The judge then concluded by saying: “In short, finally, when I look at this whole originating summons, in fact if anybody is to be blamed for seditious tendencies are the plaintiffs themselves. They have resurrected the matter which was in 2016, they resurrected it to make it a new issue.”

“Therefore, I’m allowing the defendant’s application to strike out this originating summons, it is a frivolous and abuse of the process of the court,” he said.

Noting that he had already pointed out that this lawsuit is not a public interest case, the judge said the two Sabahans cannot say that no costs need to be paid by saying that this is a public interest litigation.

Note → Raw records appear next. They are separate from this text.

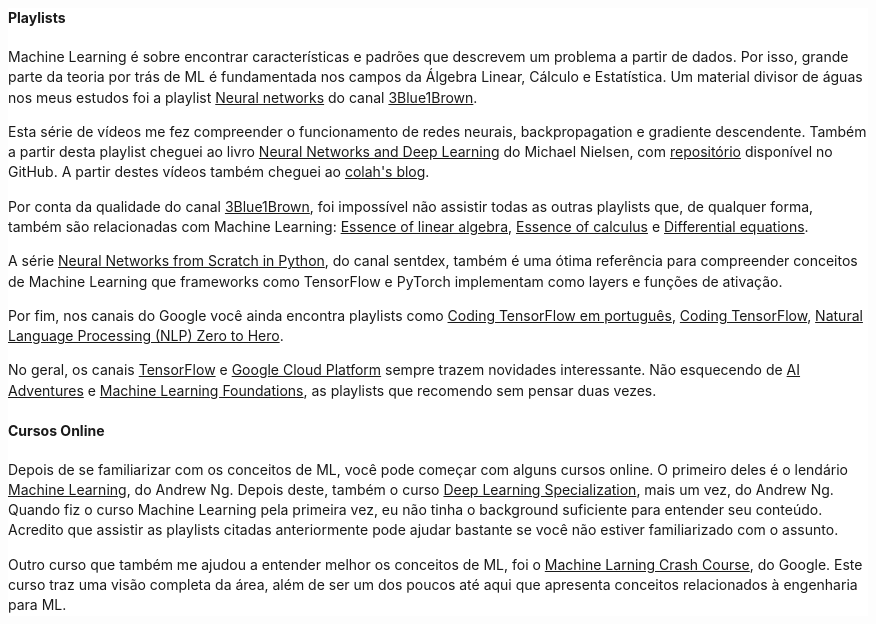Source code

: #### Playlists

Machine Learning é sobre encontrar características e padrões que descrevem um problema a partir de dados. Por isso, grande parte da teoria por trás de ML é fundamentada nos campos da Álgebra Linear, Cálculo e Estatística. Um material divisor de águas nos meus estudos foi a playlist [Neural networks](https://www.youtube.com/playlist?list=PLZHQObOWTQDNU6R1_67000Dx_ZCJB-3pi) do canal [3Blue1Brown](https://www.youtube.com/channel/UCYO_jab_esuFRV4b17AJtAw).

Esta série de vídeos me fez compreender o funcionamento de redes neurais, backpropagation e gradiente descendente. Também a partir desta playlist cheguei ao livro [Neural Networks and Deep Learning](http://neuralnetworksanddeeplearning.com/index.html)  do Michael Nielsen, com [repositório](https://github.com/mnielsen/neural-networks-and-deep-learning) disponível no GitHub. A partir destes vídeos também cheguei ao [colah's blog](http://colah.github.io/).

Por conta da qualidade do canal [3Blue1Brown](https://www.youtube.com/channel/UCYO_jab_esuFRV4b17AJtAw), foi impossível não assistir todas as outras playlists que, de qualquer forma, também são relacionadas com Machine Learning:
[Essence of linear algebra](https://www.youtube.com/playlist?list=PLZHQObOWTQDPD3MizzM2xVFitgF8hE_ab),
[Essence of calculus](https://www.youtube.com/playlist?list=PLZHQObOWTQDMsr9K-rj53DwVRMYO3t5Yr)
e
[Differential equations](https://www.youtube.com/playlist?list=PLZHQObOWTQDNPOjrT6KVlfJuKtYTftqH6).

A série [Neural Networks from Scratch in Python](https://www.youtube.com/playlist?list=PLQVvvaa0QuDcjD5BAw2DxE6OF2tius3V3), do canal sentdex, também é uma ótima referência para compreender conceitos de Machine Learning que frameworks como TensorFlow e PyTorch implementam como layers e funções de ativação.

Por fim, nos canais do Google você ainda encontra playlists como [Coding TensorFlow em português](https://www.youtube.com/playlist?list=PLQY2H8rRoyvz8oumEhsqSG4bl7JH7_YSG),
[Coding TensorFlow](https://www.youtube.com/playlist?list=PLQY2H8rRoyvwLbzbnKJ59NkZvQAW9wLbx),
[Natural Language Processing (NLP) Zero to Hero](https://www.youtube.com/playlist?list=PLQY2H8rRoyvzDbLUZkbudP-MFQZwNmU4S).

No geral, os canais [TensorFlow](https://www.youtube.com/channel/UC0rqucBdTuFTjJiefW5t-IQ) e [Google Cloud Platform](https://www.youtube.com/channel/UCJS9pqu9BzkAMNTmzNMNhvg) sempre trazem novidades interessante.
Não esquecendo de [AI Adventures](https://www.youtube.com/playlist?list=PLIivdWyY5sqJxnwJhe3etaK7utrBiPBQ2)
e [Machine Learning Foundations](https://www.youtube.com/playlist?list=PLOU2XLYxmsII9mzQ-Xxug4l2o04JBrkLV), as playlists que recomendo sem pensar duas vezes.


#### Cursos Online

Depois de se familiarizar com os conceitos de ML, você pode começar com alguns cursos online. O primeiro deles é o lendário [Machine Learning](https://www.coursera.org/learn/machine-learning), do Andrew Ng. Depois deste, também o curso [Deep Learning Specialization](https://www.coursera.org/specializations/deep-learning), mais um vez, do Andrew Ng. Quando fiz o curso Machine Learning pela primeira vez, eu não tinha o background suficiente para entender seu conteúdo. Acredito que assistir as playlists citadas anteriormente pode ajudar  bastante se você não estiver familiarizado com o assunto.

Outro curso que também me ajudou a entender melhor os conceitos de ML, foi o [Machine Larning Crash Course](https://developers.google.com/machine-learning/crash-course), do Google. Este curso traz uma visão completa da área, além de ser um dos poucos até aqui que apresenta conceitos relacionados à engenharia para ML.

“In this case, in fact, looking at the matter in hand, the court should impose punitive costs, because frivolous cases can choke the justice system with unnecessary litigation,” the judge said.

“It seems the fashion nowadays to say ‘See you in court’. At one point, ‘See you in court’ was meant to scare persons, now it becomes a fashion statement,” the judge said, adding that frivolous court cases should not be allowed and then proceeded to order both Sabahans to pay RM50,000 each in costs to Hadi.

The two Sabahans were also represented today by lawyers R. Kengadharan and Marcus Lee Min Lun, while Hadi was represented today by lawyers Yusfarizal Yussoff and Adam Luqman Amdan.

Lawyer R. Kengadharan is pictured at the Kuala Lumpur High Court May 7, 2021. ― Picture by Ahmad Zamzahuri
Lawyer R. Kengadharan is pictured at the Kuala Lumpur High Court May 7, 2021. ― Picture by Ahmad Zamzahuri

When met after the decision and asked whether the two Sabahans would be appealing today’s decision, Kengadharan told reporters: “I have to take instructions from clients”.

While the High Court today ruled that his clients had no legal standing to file the lawsuit as Hadi’s remarks were on Christian missionary activities, Kengadharan argued that such activities were related activities.

Kengadharan also argued that the central issue was on the gravity of the matter rather than how long ago Hadi’s remarks were made, further saying: “Where do we seek remedy if the courts were to say it is an abuse of process and a frivolous action, where do they seek remedy? They still have to come to court.”

“They came to court because there are seditious tendencies. And an imposition of a punitive cost, we fear, may deter litigants in coming to court,” he said.

Kengadharan also said non-compliance of procedural rules should not be an issue for consideration in cases such as public interest litigation brought to court, arguing: “The rules are there created to meet the ends of justice. The rules must not be used against the litigants who are in court seeking justice, that would defeat the purpose of coming to court.”